### Work item
Go through the data and retrieve each line that includes the string "CROSS".

### Stored data
BEGIN
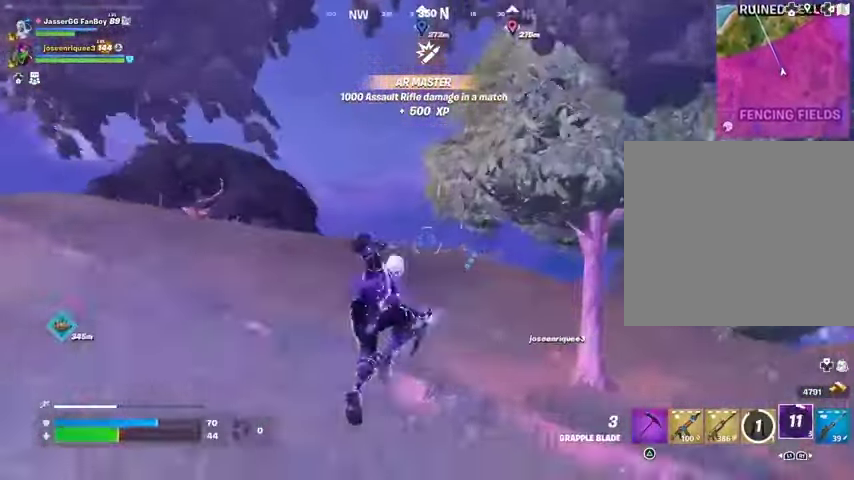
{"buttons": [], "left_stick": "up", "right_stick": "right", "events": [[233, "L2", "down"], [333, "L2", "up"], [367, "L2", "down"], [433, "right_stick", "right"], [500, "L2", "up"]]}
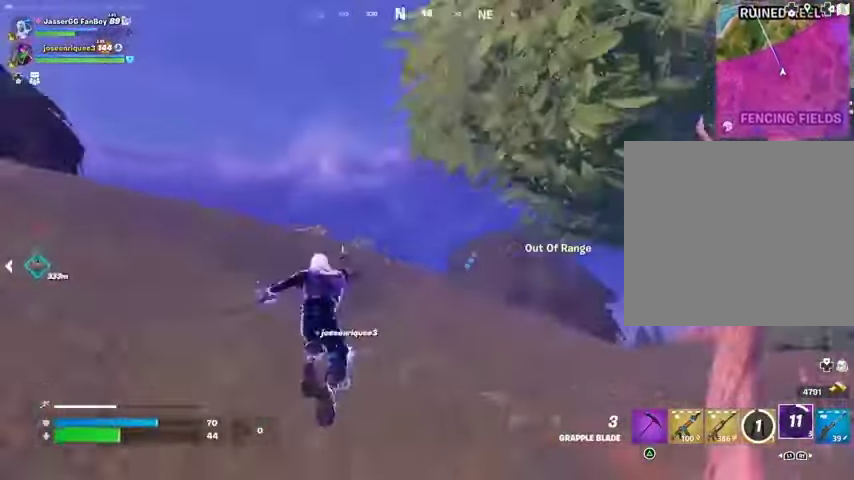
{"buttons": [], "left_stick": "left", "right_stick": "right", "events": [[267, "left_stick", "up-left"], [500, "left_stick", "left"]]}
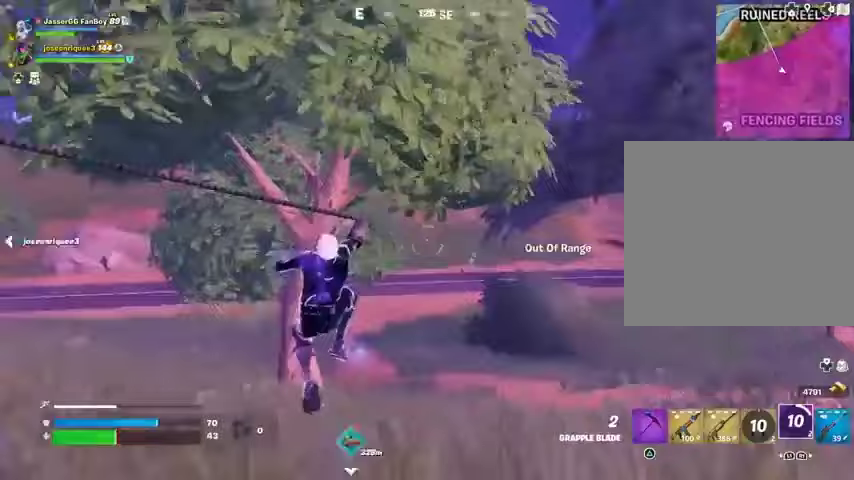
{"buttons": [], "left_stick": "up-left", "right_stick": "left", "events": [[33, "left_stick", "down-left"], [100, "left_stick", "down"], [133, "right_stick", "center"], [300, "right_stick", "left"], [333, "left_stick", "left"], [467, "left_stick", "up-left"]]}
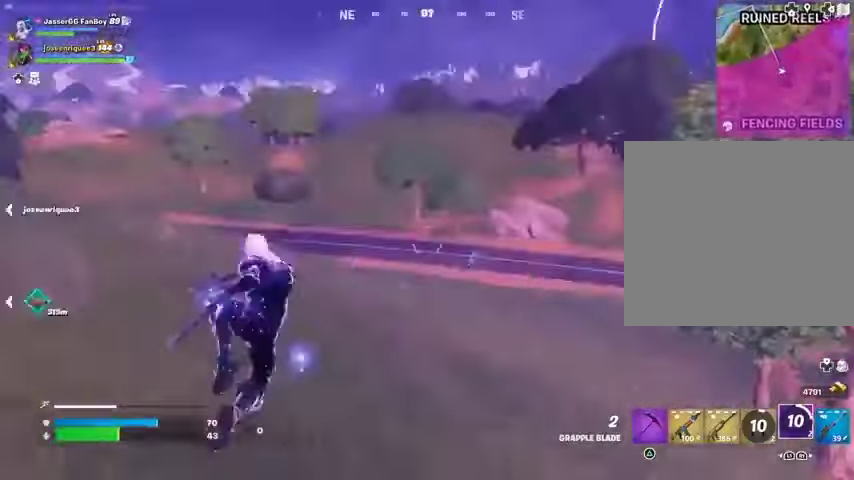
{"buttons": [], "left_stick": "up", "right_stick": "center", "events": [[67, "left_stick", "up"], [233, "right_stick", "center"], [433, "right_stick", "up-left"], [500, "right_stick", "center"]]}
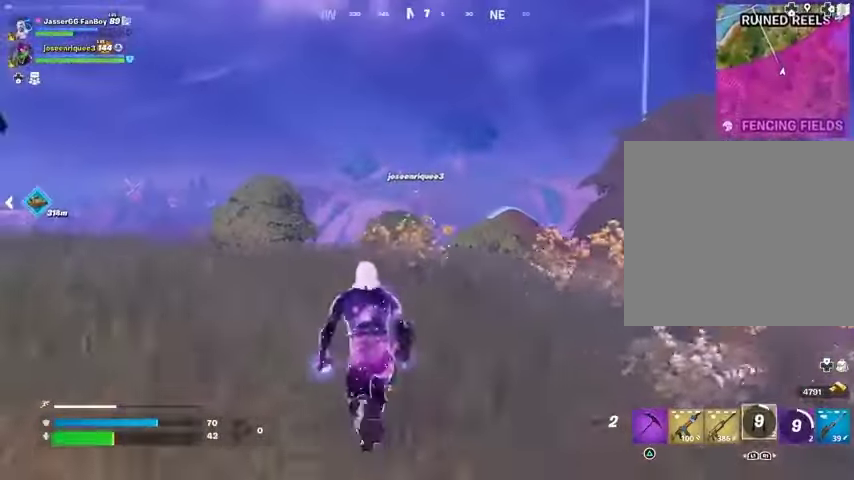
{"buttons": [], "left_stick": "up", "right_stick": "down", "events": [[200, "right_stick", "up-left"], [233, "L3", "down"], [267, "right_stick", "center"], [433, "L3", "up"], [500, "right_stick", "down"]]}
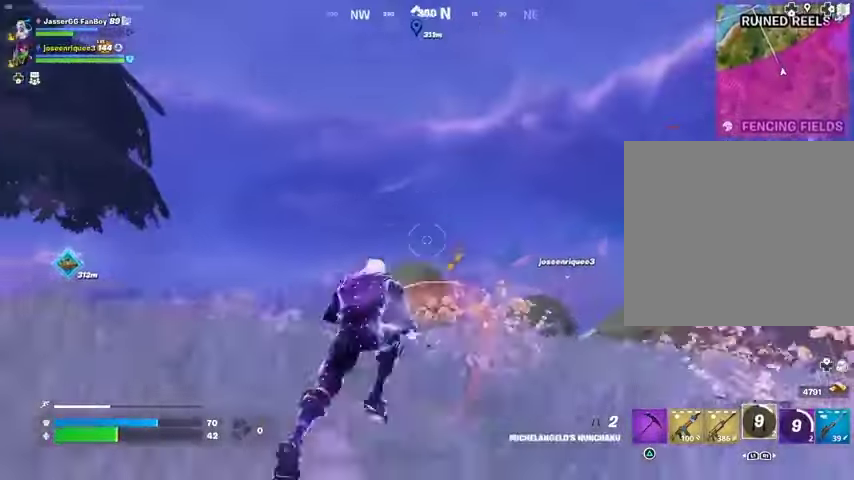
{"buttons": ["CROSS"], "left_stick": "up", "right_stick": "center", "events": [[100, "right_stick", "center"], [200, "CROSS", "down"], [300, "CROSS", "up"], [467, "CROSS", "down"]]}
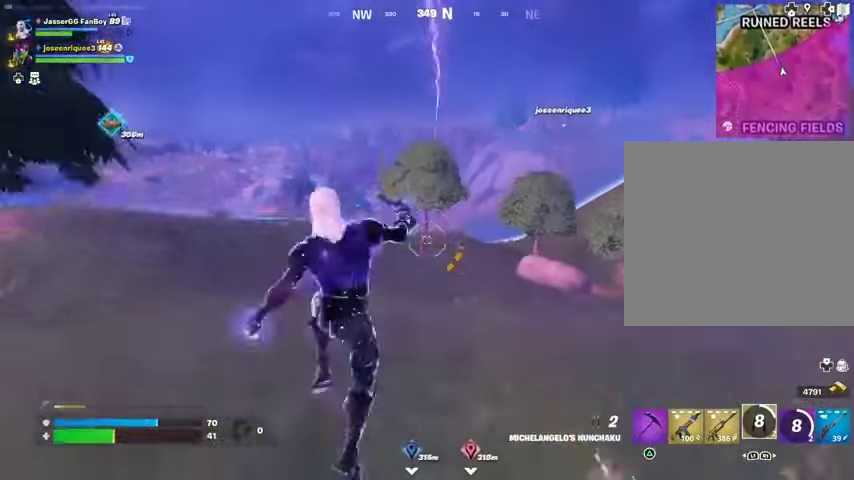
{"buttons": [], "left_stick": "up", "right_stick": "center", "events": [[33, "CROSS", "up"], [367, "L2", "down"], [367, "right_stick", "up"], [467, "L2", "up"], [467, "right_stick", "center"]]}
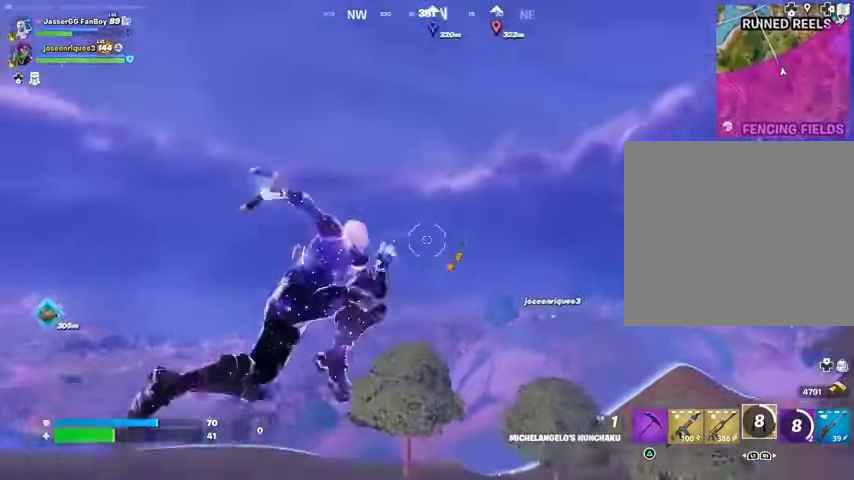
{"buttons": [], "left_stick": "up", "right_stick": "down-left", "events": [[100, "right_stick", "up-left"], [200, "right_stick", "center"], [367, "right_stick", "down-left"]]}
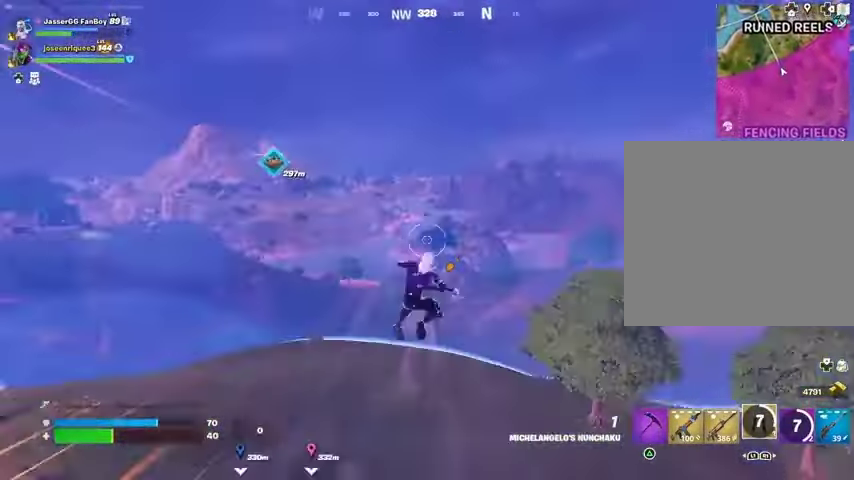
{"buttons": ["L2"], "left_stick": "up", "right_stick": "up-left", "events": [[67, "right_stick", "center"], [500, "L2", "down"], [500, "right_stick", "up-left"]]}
END
### Response to this task
{"buttons": ["CROSS"], "left_stick": "up", "right_stick": "center", "events": [[100, "right_stick", "center"], [200, "CROSS", "down"], [300, "CROSS", "up"], [467, "CROSS", "down"]]}
{"buttons": [], "left_stick": "up", "right_stick": "center", "events": [[33, "CROSS", "up"], [367, "L2", "down"], [367, "right_stick", "up"], [467, "L2", "up"], [467, "right_stick", "center"]]}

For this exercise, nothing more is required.